She snatched the book from his hands. “I don’t think so.”
“Why not?”
“It’s very…revealing.”
He took another sip of brandy. “I can see that.” Even without his glasses and with the light relatively dim, he saw the flush of pink across her skin. “You mean erotic, don’t you?”
She only nodded. “Have you read Il Gioielliere’s Diaries?”
He shook his head.
“Well, everyone’s been calling the man’s recount of his trysts with his mistress the new Kama Sutra.
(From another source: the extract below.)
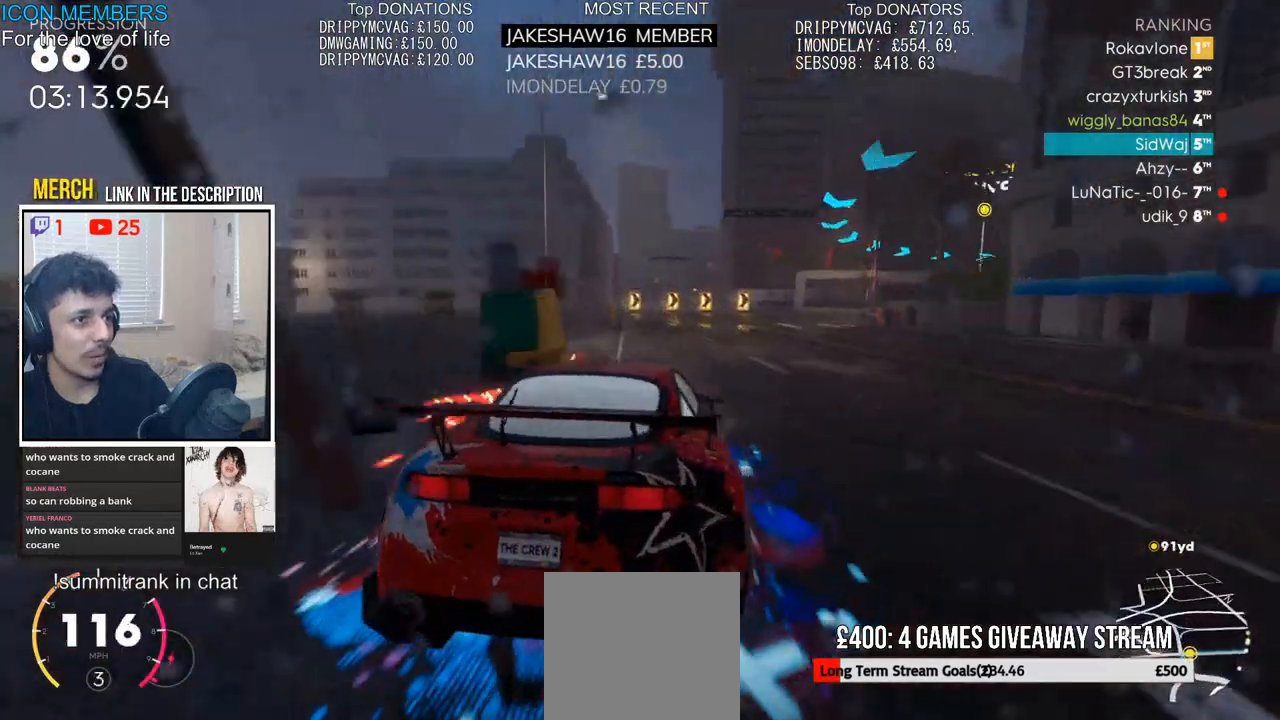
{"buttons": ["R2"], "left_stick": "right", "right_stick": "center", "events": [[83, "R2", "down"], [350, "left_stick", "center"], [450, "left_stick", "right"]]}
He kept copious notes on the best ways to pleasure his woman, not to mention several interesting ways to pleasure a man. But, Viviana’s recollections…” She held up the book. “Truly incendiary.”
He now understood Reina’s physical antsiness. She was aroused. Unfortunately, not by him. At least, not yet.
“Read me something.”
She licked her lips again. Her quick glance at the memoir betrayed her temptation.
“You sure?”
She meant more than she said. Had Zane been the one to end their former relationship? Had Zane been the one to insist they keep their interactions platonic? That wasn’t unlikely. Stupid, but not unlikely. If the relationship he’d had with Reina had gotten too deep, too serious, Zane would have found a way to end things. Actually, so far as Grey knew, Zane had never had one interaction with a woman that could actually be called a relationship. Grey had relationships. Zane had flings.
And tonight, and for at least the next couple of days, he was Zane. “Absolutely,” he said.
After only a second more of hesitation, Reina retrieved the book and flipped through until she found the page she sought.
“This is the first time he came to her. The man had style. Patience and style.” She moistened her lips with a slow, stiff tongue, then settled back into the cushions before she began to read.
“Il Gio visited me today. He brought money for my necklace, and he was generous, paying more than the bauble was worth. He also brought me a gift—a very long, thin gold chain with beautiful soft links and a heavy charm on the end shaped like a lock. I thought he was only being kind, maybe even sorry that I had to sell my fine jewels to pay my taxes, but he claimed the metal would help keep me cool during the summer night. He said I should wind the chains around my neck and keep the lock near my heart.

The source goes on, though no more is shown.